Su gibi akıp bitti. Normalde polisiye kitaplarda Harlan Coben'den başkasını zor okurum. Evet, Agatha Christie bu konuda markalaşmış bir isim. Zaten yazarlar kısmında da adı, büyük puntolarla göze çarptırılmaya çalışılmış. Ancak benim sorunum şu ki; şimdiye kadar Agatha Christie'nin hangi romanını okuduysam hepsinde katil tahminim doğru çıktı. Dolayısı ile beni o kadar şaşırtamıyor. Özellikle Çarpık Evdeki Cesetler kitabındaki katil bariz şekilde belliyken, okuduğum her incelemede herkesin büyük bir şaşkınlık içerisinde olduklarını görmek, beni de farklı bir şekilde şaşırttı.

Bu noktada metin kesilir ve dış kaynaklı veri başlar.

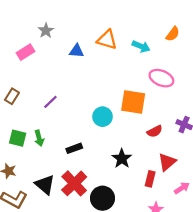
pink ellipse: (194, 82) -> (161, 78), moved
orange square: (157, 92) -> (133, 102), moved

Velhasıl kelam, kitap lezzetliydi. İçerisinde iki hikaye var. Her bir yazarın en heyecanlı yerde bırakıp aksiyonu diğerine paslama olayı çok güzel. Çünkü her bir yazarın tadını tek bir kitapta, ayrı ayrı alıyorsunuz. Benim en çok beğendiğim, ikinci hikayeyi yazmaya başlayan Hugh Walpole oldu. Okurken altı sayfa içerisinde beni bayağı gerdi.
Farklı bir şeyler peşindeyseniz okumanızı tavsiye ediyorum.